▶ EXTRACT PROVIDED
2014 xBABIP Values
This past season, I introduced a xBABIP equation which uses Inside Edge’s hard hit rate and player speed. Well, I have been a little slow on any updates. I have finally gotten around to getting all the 2014 values in one place.
When creating the xBABIP values, I found it correlated more to the next season’s BABIP then any other easily created formulas. Here are the 2014 values with some thoughts on some individual players.
• Highly shifted players (Chris Davis, Mike Moustakas, Brian McCann): I tried with no luck to add pull data to the equation. It didn’t make any difference in the final xBABIP values because just a few hitters are heavily shifted. The shift is definitely part of this trio’s struggles, so their actual BABIP should be less than their expected BABIP.
• Josh Harrison: He came out of no where to hit the ball hard. Additionally, he has a decent amount of speed to get some infield hits. The combination led to high BABIP and AVG in ’14, but the results look legit. His BABIP was only 10 points higher than his xBABIP, so he may not see as much regression as some people think in 2015.

▶ MATERIAL PROVIDED
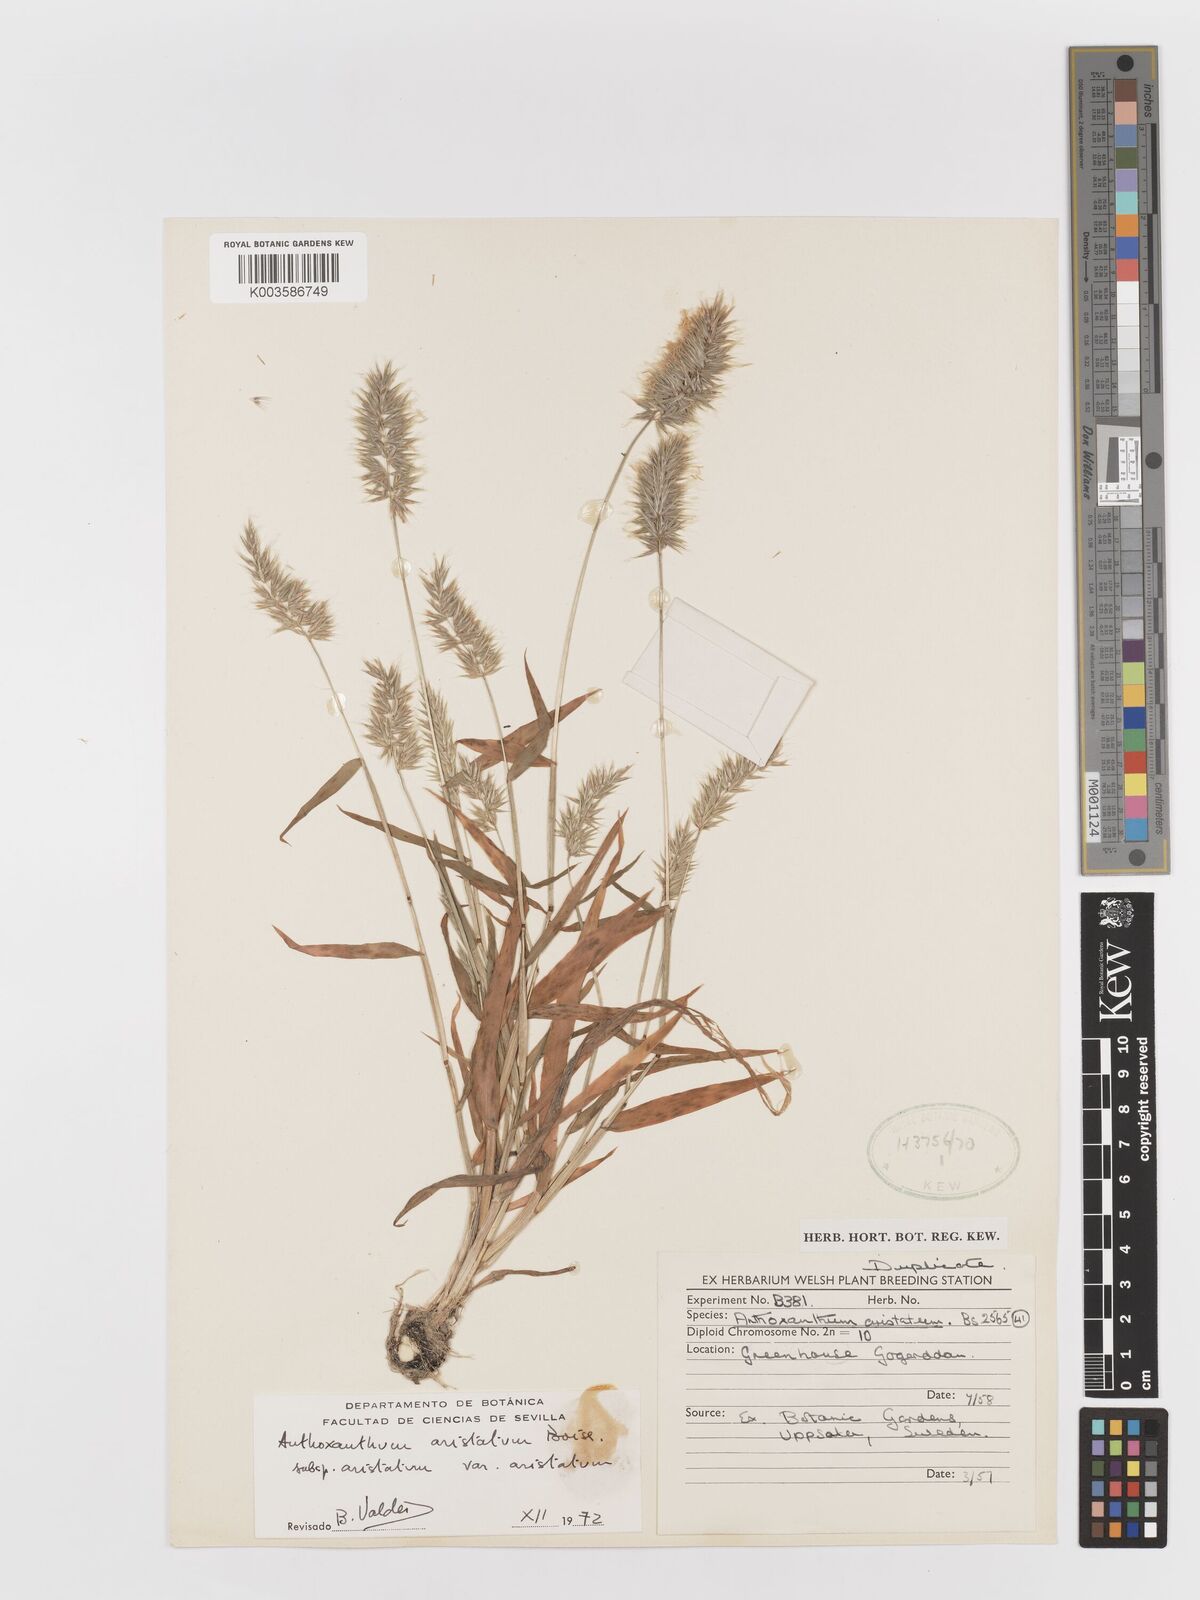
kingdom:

▶ PROBLEMS TO WORK ON
1. According to the xBABIP article, what two inputs does the xBABIP equation use?
2. Rewrite the xBABIP article from "2014 xBABIP Values" down to "their expected BABIP.", putting "baserunning speed" in place of "player speed".
3. Write the next part of the xBABIP article, picking up after its last sentence.
The listing after the xBABIP article comes from a separate source.

▶ ANSWER LIST
1. Inside Edge's hard hit rate and player speed.

2.
2014 xBABIP Values
This past season, I introduced a xBABIP equation which uses Inside Edge’s hard hit rate and baserunning speed. Well, I have been a little slow on any updates. I have finally gotten around to getting all the 2014 values in one place.
When creating the xBABIP values, I found it correlated more to the next season’s BABIP then any other easily created formulas. Here are the 2014 values with some thoughts on some individual players.
• Highly shifted players (Chris Davis, Mike Moustakas, Brian McCann): I tried with no luck to add pull data to the equation. It didn’t make any difference in the final xBABIP values because just a few hitters are heavily shifted. The shift is definitely part of this trio’s struggles, so their actual BABIP should be less than their expected BABIP.

3.
• Mike Zunino: A BABIP around .300 would be huge for his value. His average would be closer to .250 which would be nice to go with his projected 20 homers.
• Lorenzo Cain: The 29-year-old may have had a career season in ’14 with his near .300 AVG supported by a .380 BABIP. His xBABIP was at .305, which is close to his 2012 and 2013 BABIPs which supported an AVG around .260. I could see him as a breakout/trendy pick for 2015 and therefore way over valued.
• J.D. Martinez: The 2014 power numbers may be legit, but his BABIP (.389) driven AVG (.315) looks to regress to near his career values (.333, .272) if he .326 xBABIP is to be believed.
Jeff, one of the authors of the fantasy baseball guide,The Process, writes for RotoGraphs, The Hardball Times, Rotowire, Baseball America, and BaseballHQ. He has been nominated for two SABR Analytics Research Award for Contemporary Analysis and won it in 2013 in tandem with Bill Petti. He has won four FSWA Awards including on for his Mining the News series. He's won Tout Wars three times, LABR twice, and got his first NFBC Main Event win in 2021. Follow him on Twitter @jeffwzimmerman.
Unluckiest (min. 500 PA)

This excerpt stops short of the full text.